I already know how you do things, and what you must endure, because I’ve been in your position. I’ve been in nearly every position there is in this business. Which is why I can talk about them all. But for some strange reason, you seem to think that you’ve got all of this shit figured out. And you might be really talented and have a ton of potential, but if you want to charge more than $12 per hour sooner than later, then you might do well to drop the defenses a little and open up to some information from someone who has seen a thing or two.
I’ve done both. That’s how I know that charging by the hour works better for me. I don’t see any change in perception from clients when I charge by the hour. However, I do see:
A better attitude from myself because I am not begrudgingly working ‘extra’ unplanned hours on a mix. (I might be working extra hours, but I will be paid for them).
My first record in LA as a recordist was Bizarre Ride to the Pharcyde. I was paid $10 an hour to record that album, which went Gold but was also beloved by the industry in general, and that record quickly put me in a position to charge by the track. By 1995 when I mixed Ben Harper’s Fight For Your Mind, I was charging $1000 per mix. I was no longer mixing for Delicious Vinyl because they didn’t want to pay that much money for a mix. They wanted to hire someone young and upcoming that could do a great job, and who would charge them relatively little. I was that in 1993. I was not that in 1995, and so I basically had to cut them loose as a client. In general, you don’t grow with your clients, you grow out of them. Food for thought.
At the peak of my mixing career and the music business as an entity, I was paid $2500 per mix. I really didn’t give a crap whether a mix took me 12 hours or 6. All I cared about was delivering the best mixes possible so that I could continue to charge that kind of dough. When you charge by the track, you charge more than you would have made by the hour. Not less.
Of course, those days are long gone for most everyone because the music business fully shit the bed. But everything is still relative in terms of position and pricing. Prices are depressed from the bottom to the top and have been for nearly a decade now. That just puts my price closer to your price, which doesn’t make things easier for either of us.
If you want to make better records and charge more for them, then you can’t leave the trajectory of your career purely up to chance.

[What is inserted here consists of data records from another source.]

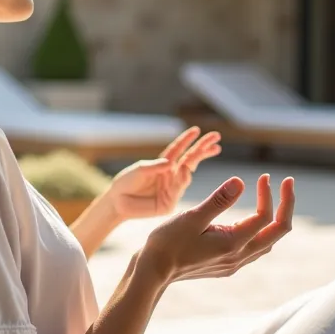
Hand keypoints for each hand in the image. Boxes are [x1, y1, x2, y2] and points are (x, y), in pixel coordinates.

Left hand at [106, 127, 221, 220]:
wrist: (117, 203)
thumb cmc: (126, 183)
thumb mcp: (138, 170)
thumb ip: (153, 167)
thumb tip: (170, 163)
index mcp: (163, 164)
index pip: (178, 149)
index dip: (187, 139)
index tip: (197, 130)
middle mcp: (170, 175)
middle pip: (189, 159)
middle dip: (202, 148)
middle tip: (217, 137)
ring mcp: (171, 188)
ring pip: (187, 173)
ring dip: (197, 160)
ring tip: (211, 149)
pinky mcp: (169, 203)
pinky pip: (178, 190)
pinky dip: (182, 179)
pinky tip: (186, 171)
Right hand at [137, 174, 294, 284]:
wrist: (151, 273)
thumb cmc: (167, 243)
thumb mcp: (191, 217)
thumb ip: (218, 201)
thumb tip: (240, 182)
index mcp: (233, 244)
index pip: (266, 217)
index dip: (269, 194)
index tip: (264, 176)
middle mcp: (238, 257)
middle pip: (278, 233)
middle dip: (286, 206)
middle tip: (288, 183)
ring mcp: (233, 264)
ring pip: (268, 242)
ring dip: (275, 219)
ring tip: (274, 198)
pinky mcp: (226, 265)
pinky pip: (255, 248)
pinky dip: (262, 230)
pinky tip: (252, 219)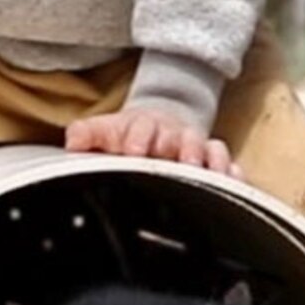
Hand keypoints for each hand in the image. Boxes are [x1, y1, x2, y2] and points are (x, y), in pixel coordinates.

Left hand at [64, 106, 240, 177]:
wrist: (160, 123)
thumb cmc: (130, 134)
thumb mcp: (106, 130)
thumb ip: (87, 134)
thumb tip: (71, 143)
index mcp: (146, 127)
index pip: (144, 128)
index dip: (139, 139)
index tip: (133, 152)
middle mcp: (174, 135)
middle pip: (181, 138)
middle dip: (180, 149)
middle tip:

You have to proactively parley one success with another, and you would do well to mimic how the most successful people operate and charge. In the early nineties I wanted to charge by the mix because the biggest mixers charged by the mix. The way I figured it, if I charged what the big boys did, then I would be perceived differently and taken more seriously despite my young age. That was true.
In general, you want to mimic what successful people do. Not discount it.